The day wore on; they stopped at a small station on a near-flat plain, for a quick airing and a bite to eat, and then continued traveling. The track began a long, gradual, steady climb as it crossed one bay after another, emerging abruptly from a cutting in the rock onto each thin bridge for several hundred meters, then diving back into the next cutting and rising gradually over several kilometers to a slightly higher level of grassy, shrub-dotted plain.

His eyes safely shut as he sat, Andrew tried to picture it: they were climbing south along a giant slab of tilted rock with long, deep cracks in its western edge where it dropped precipitously to the sea. He grew more excited. This story he would take back to tell Leil and his family.

He opened his eyes again and leaned past Alliji, who was raptly studying the sweep of the land. Andrew wanted to drink it all in, write it all in his heart, so he would never forget. This freedom was like nothing else he had ever known.
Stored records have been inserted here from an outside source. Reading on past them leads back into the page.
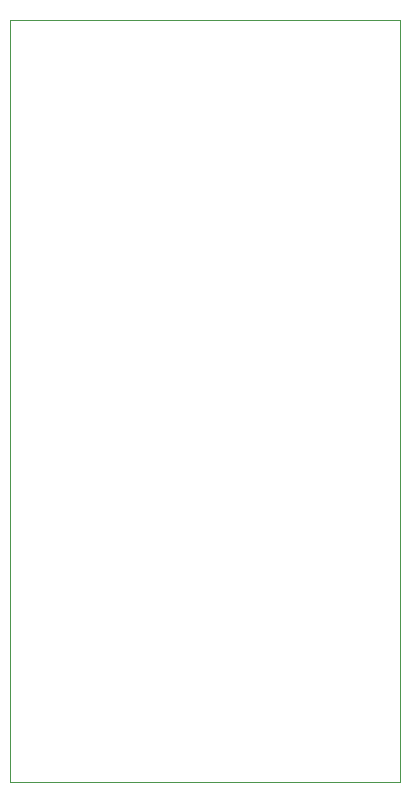
<source format=gbr>
%TF.GenerationSoftware,KiCad,Pcbnew,(6.0.0)*%
%TF.CreationDate,2022-01-07T23:51:12+01:00*%
%TF.ProjectId,50Hz_Monitor,3530487a-5f4d-46f6-9e69-746f722e6b69,rev?*%
%TF.SameCoordinates,Original*%
%TF.FileFunction,Profile,NP*%
%FSLAX46Y46*%
G04 Gerber Fmt 4.6, Leading zero omitted, Abs format (unit mm)*
G04 Created by KiCad (PCBNEW (6.0.0)) date 2022-01-07 23:51:12*
%MOMM*%
%LPD*%
G01*
G04 APERTURE LIST*
%TA.AperFunction,Profile*%
%ADD10C,0.050000*%
%TD*%
G04 APERTURE END LIST*
D10*
X133350000Y-81280000D02*
X133350000Y-145796000D01*
X100330000Y-145796000D02*
X100330000Y-81280000D01*
X100330000Y-81280000D02*
X133350000Y-81280000D01*
X133350000Y-145796000D02*
X100330000Y-145796000D01*
M02*

</source>
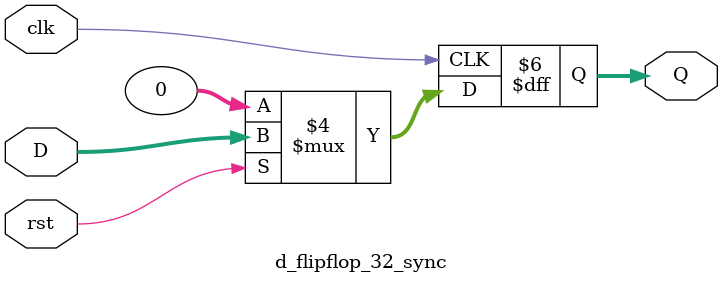
<source format=sv>
module d_flipflop_32_sync(input  logic [31:0] D, 
input logic clk, rst,
  output logic[31:0] Q
);
  always_ff @(posedge clk) begin
    if (!rst) begin
      Q  <= 0;
    end else begin
      Q  <= D;
    end
end
endmodule
</source>
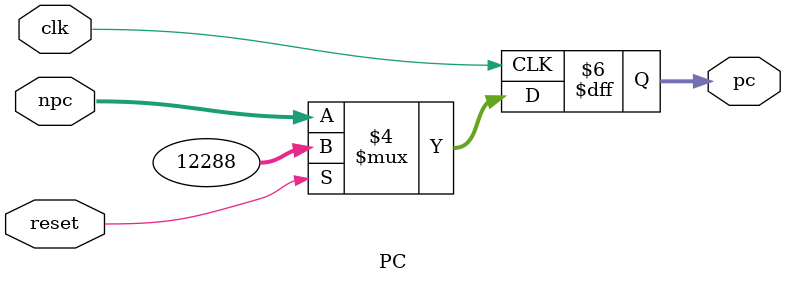
<source format=v>
`timescale 1ns / 1ps
module PC(
    input [31:0] npc,
	 input reset,
	 input clk,
    output reg[31:0] pc
    );
	 initial pc<=32'h00003000;
	 always @(posedge clk) begin
		if (reset) begin
			pc<=32'h00003000;
		end
		else begin
			pc<=npc;
		end
	 end
endmodule

</source>
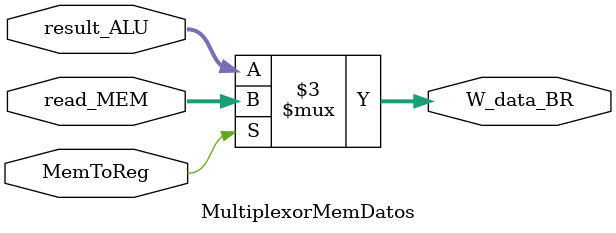
<source format=v>
module MultiplexorMemDatos (
	input [31:0] result_ALU,
	input [31:0] read_MEM,
	input MemToReg,
	output reg [31:0] W_data_BR
);

always @* begin
	if (MemToReg) begin
		W_data_BR <= read_MEM;
	end
	else begin
		W_data_BR <= result_ALU;
	end
end

endmodule


</source>
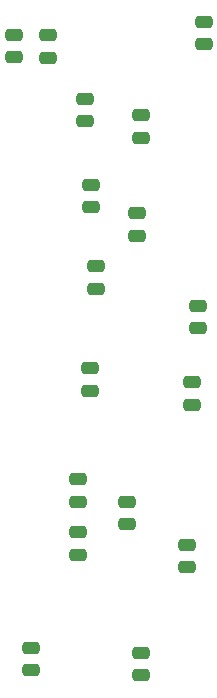
<source format=gbp>
%TF.GenerationSoftware,KiCad,Pcbnew,9.0.4*%
%TF.CreationDate,2025-09-20T10:09:57+02:00*%
%TF.ProjectId,Processor Full Device,50726f63-6573-4736-9f72-2046756c6c20,V0*%
%TF.SameCoordinates,Original*%
%TF.FileFunction,Paste,Bot*%
%TF.FilePolarity,Positive*%
%FSLAX46Y46*%
G04 Gerber Fmt 4.6, Leading zero omitted, Abs format (unit mm)*
G04 Created by KiCad (PCBNEW 9.0.4) date 2025-09-20 10:09:57*
%MOMM*%
%LPD*%
G01*
G04 APERTURE LIST*
G04 Aperture macros list*
%AMRoundRect*
0 Rectangle with rounded corners*
0 $1 Rounding radius*
0 $2 $3 $4 $5 $6 $7 $8 $9 X,Y pos of 4 corners*
0 Add a 4 corners polygon primitive as box body*
4,1,4,$2,$3,$4,$5,$6,$7,$8,$9,$2,$3,0*
0 Add four circle primitives for the rounded corners*
1,1,$1+$1,$2,$3*
1,1,$1+$1,$4,$5*
1,1,$1+$1,$6,$7*
1,1,$1+$1,$8,$9*
0 Add four rect primitives between the rounded corners*
20,1,$1+$1,$2,$3,$4,$5,0*
20,1,$1+$1,$4,$5,$6,$7,0*
20,1,$1+$1,$6,$7,$8,$9,0*
20,1,$1+$1,$8,$9,$2,$3,0*%
G04 Aperture macros list end*
%ADD10RoundRect,0.250000X0.475000X-0.250000X0.475000X0.250000X-0.475000X0.250000X-0.475000X-0.250000X0*%
%ADD11RoundRect,0.250000X-0.475000X0.250000X-0.475000X-0.250000X0.475000X-0.250000X0.475000X0.250000X0*%
G04 APERTURE END LIST*
D10*
%TO.C,C9*%
X13593922Y-6731208D03*
X13593922Y-4831208D03*
%TD*%
%TO.C,C6*%
X12446000Y-37515000D03*
X12446000Y-39415000D03*
%TD*%
D11*
%TO.C,C12*%
X17907000Y-29315001D03*
X17907000Y-27415001D03*
%TD*%
%TO.C,C17*%
X8255000Y-37542000D03*
X8255000Y-35642000D03*
%TD*%
%TO.C,C8*%
X8255000Y-42037000D03*
X8255000Y-40137000D03*
%TD*%
%TO.C,C1*%
X9271000Y-28144000D03*
X9271000Y-26244000D03*
%TD*%
%TO.C,C7*%
X8894000Y-5334000D03*
X8894000Y-3434000D03*
%TD*%
%TO.C,C10*%
X2824000Y116000D03*
X2824000Y2016000D03*
%TD*%
%TO.C,C15*%
X17526000Y-43065000D03*
X17526000Y-41165000D03*
%TD*%
D10*
%TO.C,C16*%
X4322000Y-49895000D03*
X4322000Y-51795000D03*
%TD*%
%TO.C,C5*%
X13241999Y-13129001D03*
X13241999Y-15029001D03*
%TD*%
D11*
%TO.C,C4*%
X18431999Y-22834001D03*
X18431999Y-20934001D03*
%TD*%
%TO.C,C3*%
X9783000Y-19508000D03*
X9783000Y-17608000D03*
%TD*%
%TO.C,C11*%
X5745000Y50000D03*
X5745000Y1950000D03*
%TD*%
%TO.C,C14*%
X18923000Y1193000D03*
X18923000Y3093000D03*
%TD*%
D10*
%TO.C,C2*%
X13581000Y-50342000D03*
X13581000Y-52242000D03*
%TD*%
D11*
%TO.C,C13*%
X9402000Y-12618000D03*
X9402000Y-10718000D03*
%TD*%
M02*

</source>
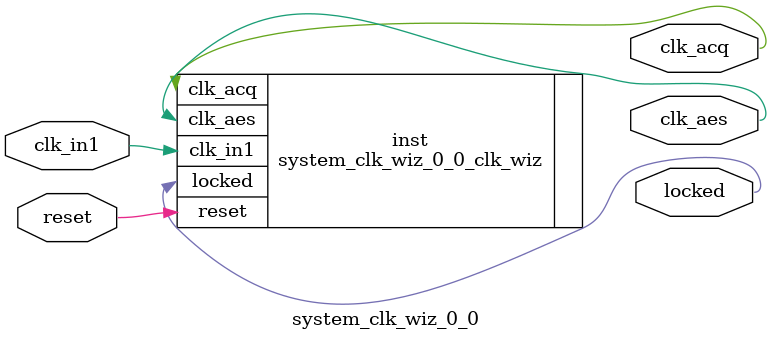
<source format=v>


`timescale 1ps/1ps

(* CORE_GENERATION_INFO = "system_clk_wiz_0_0,clk_wiz_v6_0_5_0_0,{component_name=system_clk_wiz_0_0,use_phase_alignment=true,use_min_o_jitter=false,use_max_i_jitter=false,use_dyn_phase_shift=false,use_inclk_switchover=false,use_dyn_reconfig=false,enable_axi=0,feedback_source=FDBK_AUTO,PRIMITIVE=MMCM,num_out_clk=2,clkin1_period=20.000,clkin2_period=10.0,use_power_down=false,use_reset=true,use_locked=true,use_inclk_stopped=false,feedback_type=SINGLE,CLOCK_MGR_TYPE=NA,manual_override=false}" *)

module system_clk_wiz_0_0 
 (
  // Clock out ports
  output        clk_aes,
  output        clk_acq,
  // Status and control signals
  input         reset,
  output        locked,
 // Clock in ports
  input         clk_in1
 );

  system_clk_wiz_0_0_clk_wiz inst
  (
  // Clock out ports  
  .clk_aes(clk_aes),
  .clk_acq(clk_acq),
  // Status and control signals               
  .reset(reset), 
  .locked(locked),
 // Clock in ports
  .clk_in1(clk_in1)
  );

endmodule

</source>
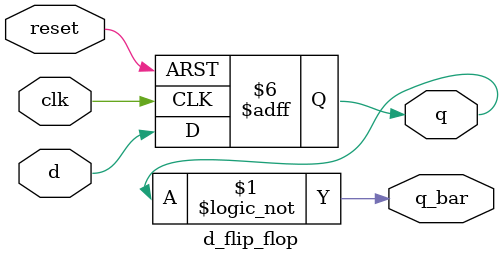
<source format=v>
module d_flip_flop(q,q_bar, d,clk,reset);

output reg q = 1'b0;
output q_bar;
input clk,reset,d;

assign q_bar = !q;

always @(posedge clk,posedge reset)
begin
	if(reset == 1'b1)
		q <= 1'b0;
	else if(clk == 1'b1)
		q <= d;
	else
		q <= q;
end
endmodule

</source>
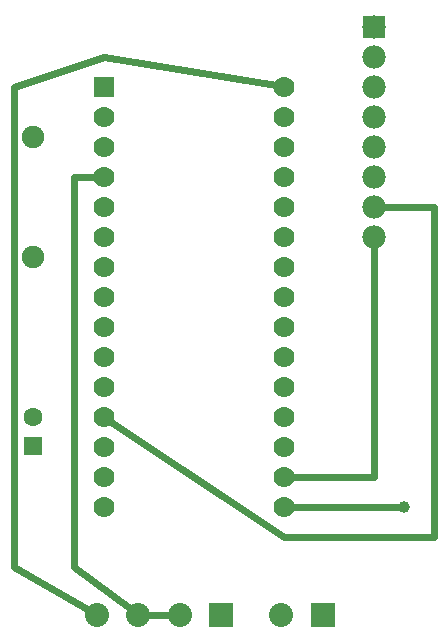
<source format=gbl>
G04 MADE WITH FRITZING*
G04 WWW.FRITZING.ORG*
G04 DOUBLE SIDED*
G04 HOLES PLATED*
G04 CONTOUR ON CENTER OF CONTOUR VECTOR*
%ASAXBY*%
%FSLAX23Y23*%
%MOIN*%
%OFA0B0*%
%SFA1.0B1.0*%
%ADD10C,0.078000*%
%ADD11C,0.062992*%
%ADD12C,0.080000*%
%ADD13C,0.075000*%
%ADD14C,0.039370*%
%ADD15C,0.070000*%
%ADD16R,0.078000X0.078000*%
%ADD17R,0.062992X0.062992*%
%ADD18R,0.080000X0.080000*%
%ADD19R,0.069972X0.070000*%
%ADD20C,0.024000*%
%LNCOPPER0*%
G90*
G70*
G54D10*
X1323Y2165D03*
X1323Y2065D03*
X1323Y1965D03*
X1323Y1865D03*
X1323Y1765D03*
X1323Y1665D03*
X1323Y1565D03*
X1323Y1465D03*
G54D11*
X184Y766D03*
X184Y865D03*
G54D12*
X812Y205D03*
X674Y205D03*
X536Y205D03*
X398Y205D03*
X1151Y205D03*
X1013Y205D03*
G54D13*
X184Y1398D03*
X184Y1798D03*
G54D14*
X1423Y565D03*
G54D15*
X423Y1965D03*
X423Y1865D03*
X423Y1765D03*
X423Y1665D03*
X423Y1565D03*
X423Y1465D03*
X423Y1365D03*
X423Y1265D03*
X423Y1165D03*
X423Y1065D03*
X423Y965D03*
X423Y865D03*
X423Y765D03*
X423Y665D03*
X423Y565D03*
X1023Y1965D03*
X1023Y1865D03*
X1023Y1765D03*
X1023Y1665D03*
X1023Y1565D03*
X1023Y1465D03*
X1023Y1365D03*
X1023Y1265D03*
X1023Y1165D03*
X1023Y1065D03*
X1023Y965D03*
X1023Y865D03*
X1023Y765D03*
X1023Y665D03*
X1023Y565D03*
G54D16*
X1323Y2165D03*
G54D17*
X184Y766D03*
G54D18*
X812Y205D03*
X1151Y205D03*
G54D19*
X423Y1965D03*
G54D20*
X323Y365D02*
X511Y224D01*
D02*
X323Y1665D02*
X323Y365D01*
D02*
X394Y1665D02*
X323Y1665D01*
D02*
X423Y2065D02*
X123Y1965D01*
D02*
X123Y365D02*
X371Y221D01*
D02*
X123Y1965D02*
X123Y365D01*
D02*
X994Y1970D02*
X423Y2065D01*
D02*
X567Y205D02*
X643Y205D01*
D02*
X1523Y1565D02*
X1353Y1565D01*
D02*
X1523Y465D02*
X1523Y1565D01*
D02*
X1023Y465D02*
X1523Y465D01*
D02*
X447Y849D02*
X1023Y465D01*
D02*
X1323Y665D02*
X1052Y665D01*
D02*
X1323Y1435D02*
X1323Y665D01*
D02*
X1404Y565D02*
X1052Y565D01*
G04 End of Copper0*
M02*
</source>
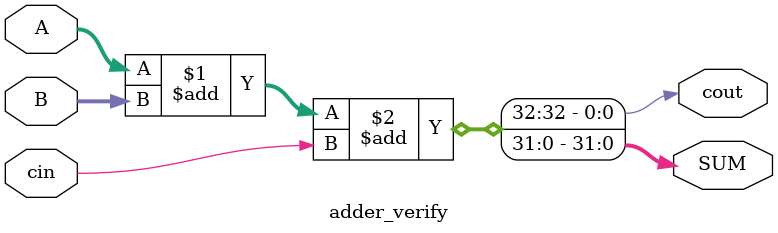
<source format=v>
`timescale 1ns / 1ps


module adder_verify#(parameter SIZE = 32) (
    input [SIZE-1:0] A,
    input [SIZE-1:0] B,
    input cin,
    output [SIZE-1:0] SUM,
    output cout
    );
    
   assign {cout,SUM} = A + B + cin;
    
endmodule

</source>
When the next gorge opened to show the more-distant shadow of the train, deep in the slit of the ocean bay, he said to himself, “Yes.”

“Like it, Luce?” Yuss was looking down at him. The afternoon sun slanted into the train’s western windows, leaving a splash of brightness on Yuss‘s military bodysuit.

“Yes, sir. I’ve never seen anything so beautiful. So huge.”

“Good.” Yuss straightened, then walked to the front of the car and turned to face the sitting men and women. “Soldiers, you’re all about to find out what ‘huge’ really means. Mountain training starts tomorrow morning.”